Getin z przeszło miliardowego przychodu prowizyjnego ponad 800 mln zł osiągnął na sprzedaży ubezpieczeń i funduszy inwestycyjnych. W Pekao, trzecim w zestawieniu, źródła wpływów są znacznie bardziej równomiernie rozłożone. Kilka dni temu, po publikacji wyników za I kwartał, Luigi Lovaglio, prezes banku, pytany, w jaki sposób zamierza zahamować utrzymującą się od kilku kwartałów tendencję spadkową w wyniku prowizyjnym, powiedział, że to jest problem całego sektora. Stwierdził, że trudno konkurować na rynku, gdzie inni prześcigają się w oferowaniu darmowych rachunków. Dodał, że Pekao nigdy do nich się nie przyłączył. Widać to w wynikach. Z 2,9 mld zł przychodów ponad połowę — 1,6 mld zł — zapewniły dochody z opłat za prowadzenie rachunku i obsługę kart płatniczych. Na udzielaniu kredytów i pożyczek Pekao zarobił 593 mln zł.

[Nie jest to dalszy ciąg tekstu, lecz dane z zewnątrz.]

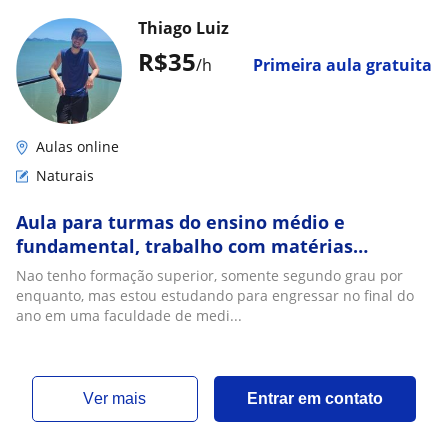
Thiago Luiz
R$35
/h
Primeira aula gratuita
Aulas online
Naturais
Aula para turmas do ensino médio e
fundamental, trabalho com matérias
variadas
Nao tenho formação superior, somente segundo grau por
enquanto, mas estou estudando para engressar no final do
ano em uma faculdade de medi...
ver mais
Entrar em contato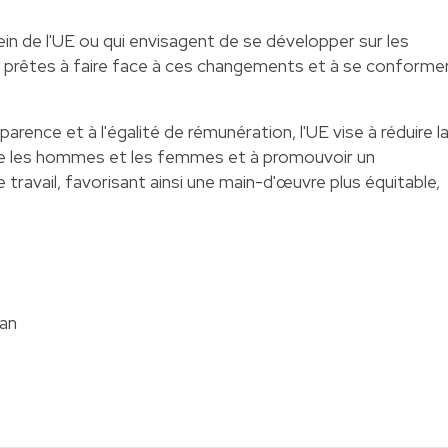
ein de l'UE ou qui envisagent de se développer sur les
 prêtes à faire face à ces changements et à se conforme
parence et à l'égalité de rémunération, l'UE vise à réduire l
re les hommes et les femmes et à promouvoir un
e travail, favorisant ainsi une main-d'œuvre plus équitable,
ian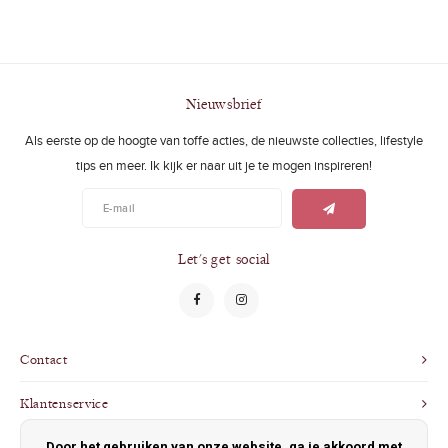
Nieuwsbrief
Als eerste op de hoogte van toffe acties, de nieuwste collecties, lifestyle
tips en meer. Ik kijk er naar uit je te mogen inspireren!
Let's get social
Contact
Klantenservice
Door het gebruiken van onze website, ga je akkoord met
Mijn account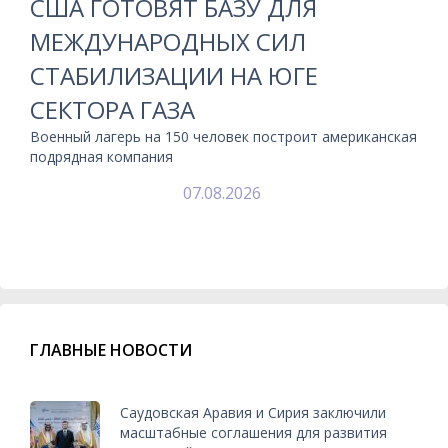
США ГОТОВЯТ БАЗУ ДЛЯ
МЕЖДУНАРОДНЫХ СИЛ
СТАБИЛИЗАЦИИ НА ЮГЕ
СЕКТОРА ГАЗА
Военный лагерь на 150 человек построит американская
подрядная компания
07.08.2026
ГЛАВНЫЕ НОВОСТИ
Саудовская Аравия и Сирия заключили
масштабные соглашения для развития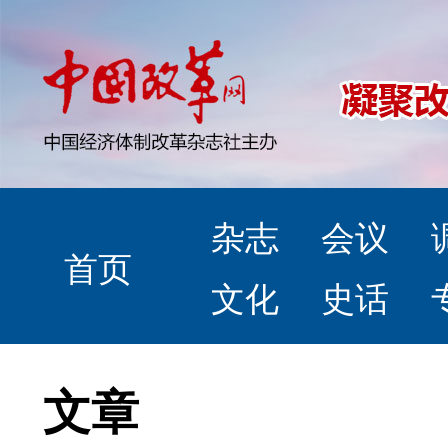
杂志
会议
首页
文化
史话
文章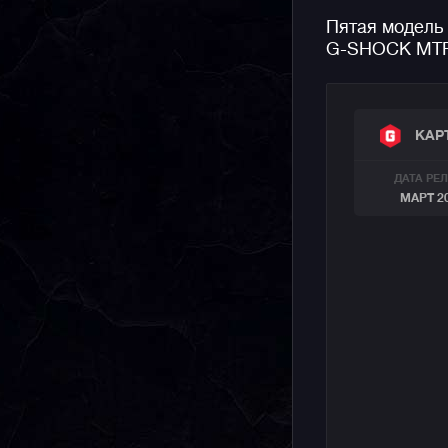
подходит 
Пятая модель 
многофунк
G-SHOCK MTP
аксессуар
КАР
ДАТА РЕ
МАРТ 2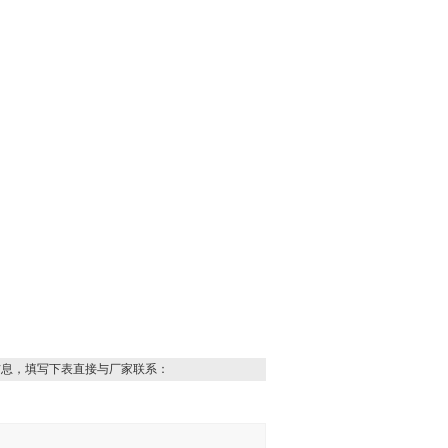
信息，填写下表直接与厂家联系：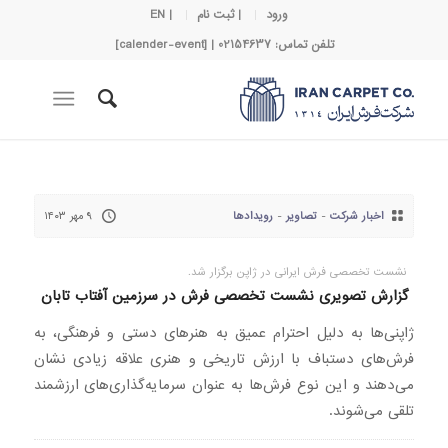
ورود
| ثبت نام
| EN
تلفن تماس: 02154637 | [calender-event]
اخبار شرکت
-
تصاویر
-
رویدادها
۹ مهر ۱۴۰۳
نشست تخصصی فرش ایرانی در ژاپن برگزار شد.
گزارش تصویری نشست تخصصی فرش در سرزمین آفتاب تابان
ژاپنی‌ها به دلیل احترام عمیق به هنرهای دستی و فرهنگی، به
فرش‌های دستباف با ارزش تاریخی و هنری علاقه زیادی نشان
می‌دهند و این نوع فرش‌ها به عنوان سرمایه‌گذاری‌های ارزشمند
تلقی می‌شوند.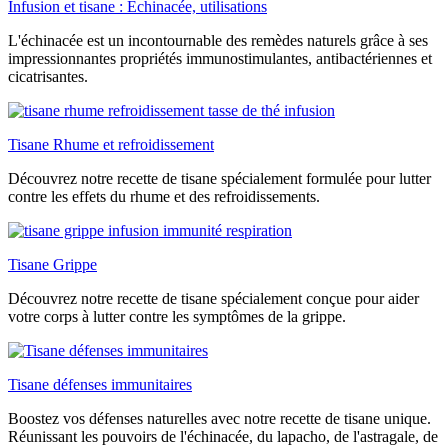
Infusion et tisane : Échinacée, utilisations
L'échinacée est un incontournable des remèdes naturels grâce à ses
impressionnantes propriétés immunostimulantes, antibactériennes et
cicatrisantes.
Tisane Rhume et refroidissement
Découvrez notre recette de tisane spécialement formulée pour lutter
contre les effets du rhume et des refroidissements.
Tisane Grippe
Découvrez notre recette de tisane spécialement conçue pour aider
votre corps à lutter contre les symptômes de la grippe.
Tisane défenses immunitaires
Boostez vos défenses naturelles avec notre recette de tisane unique.
Réunissant les pouvoirs de l'échinacée, du lapacho, de l'astragale, de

Największy rywal — PKO BP — w rankingu plasuje się dopiero w połowie stawki z 438 zł przychodu prowizyjnego na klienta. W tym banku silnikiem napędzającym wynik są dochody z opłat od kredytów i pożyczek — to 25 proc. z 3,6 mld zł wyniku z prowizji, do czego należy doliczyć opłaty z tytułu ubezpieczeń do nich dołączanych (to kolejne 15 proc.).

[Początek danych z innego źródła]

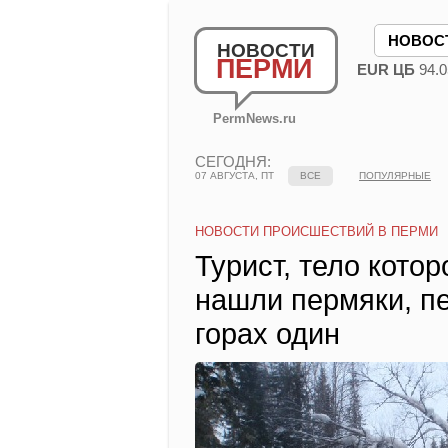
НОВОС
НОВОСТИ
ПЕРМИ
EUR ЦБ
94.0
PermNews.ru
СЕГОДНЯ:
07 АВГУСТА, ПТ
ВСЕ
ПОПУЛЯРНЫЕ
НОВОСТИ ПРОИСШЕСТВИЙ В ПЕРМИ
Турист, тело кото
нашли пермяки, п
горах один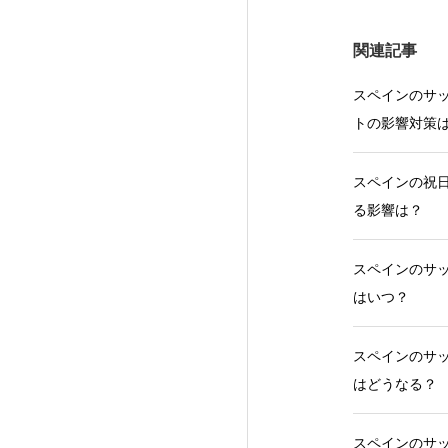
関連記事
スペインのサッ
トの影響対策
スペインの祝日
る影響は？
スペインのサッ
はいつ？
スペインのサッ
はどうなる？
スペインのサッ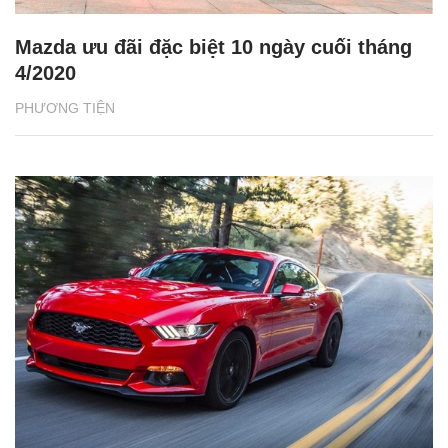
Mazda ưu đãi đặc biệt 10 ngày cuối tháng
4/2020
PHƯƠNG TIỆN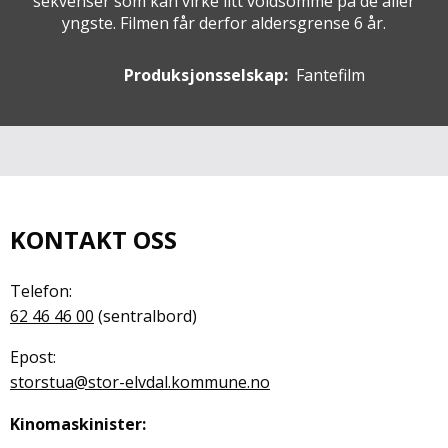
sekvenser som kan virke litt voldsomme på de aller
yngste. Filmen får derfor aldersgrense 6 år.
Produksjonsselskap:
Fantefilm
KONTAKT OSS
Telefon:
62 46 46 00
(sentralbord)
Epost:
storstua@stor-elvdal.kommune.no
Kinomaskinister:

Na końcu rankingu znalazła się Nordea, co jest wynikiem modelu biznesowego, koncentrującego się na przychodach odsetkowych. Na prowizjach bank zarobił w 2011 r. tylko 14 proc. tego, co przyniosły odsetki.
Zarób i daj zarobić
Nie wiemy, jakie przychody przyniosły Nordei opłaty od rachunków detalicznych i korporacyjnych. Bank podaje w raporcie tylko wpływy z obsługi kart (podobnie Bank BPH i BNP Paribas). A szkoda, bo ma jeden z najdroższych rachunków na rynku — 10 zł miesięcznie. Przykład BOŚ pokazuje, że w czasach wojny na rachunki i licytowania się, kto klientowi zapłaci więcej za otwarcie konta, można na nim nieźle zarabiać. Bank miał 387 zł z jednego ROR w 2011 r. Na obsłudze rachunków zarobił łącznie 51,8 mln zł, choć trzeba zastrzec, że pod tą pozycją mieszczą się również wpływy z rozliczeń w obrocie krajowym i zagranicznym. Niemniej wysokie miejsce w zestawieniu zaskakuje, ponieważ sztandarowe „Konto bez kantów” banku polega na tym, że aktywny klient może dostać w ramach premii nawet 720 zł rocznie (raczej do osiągnięcia tylko w teorii).
Taka sztuka, żeby płacić klientowi i zarabiać, niespecjalnie udała się Handlowemu oraz Millennium. Pierwszy z nich miał tylko 63,2 zł od ROR, najmniej w całym zestawieniu. Bank od przeszło roku mocno promuje rachunek z kartą płatniczą, która pełni również funkcję karty miejskiej i uprawnia do 10-procentowego zwrotu kosztów nabycia biletu okresowego. Konto jest darmowe po przelaniu na niego 1,5 tys. zł w miesiącu.
W Millennium minimum zwalniające z opłaty to tylko 1 tys. zł. Dodatkowo bank zwraca klientowi 3 proc. wartości zakupów spożywczych opłacanych kartą (nie więcej niż 600 zł rocznie). Promocja napędziła Millennium klientów, bo od lutego 2011 r. nowe rachunki otworzyło 190 tys. osób. Przychody z rachunków spadły jednak z 84,6 zł w 2010 r. do 77,7 zł w roku ubiegłym.
Na czele zestawienia, nie licząc BOŚ, znalazły się same banki z „zasiedziałą” bazą klientów, jak widać raczej nieczułych na opłaty związane z posiadaniem konta. W dolnej części, z mniejszymi przychodami, są uczestnicy wojny na rachunku, którzy bili się o nowych klientów. Wyjątkiem jest Getin. W wojnie udziału nie brał, bazy klientów z długim stażem nie zbudował. I zarobił 77,7 zł na rachunku w 2011 r.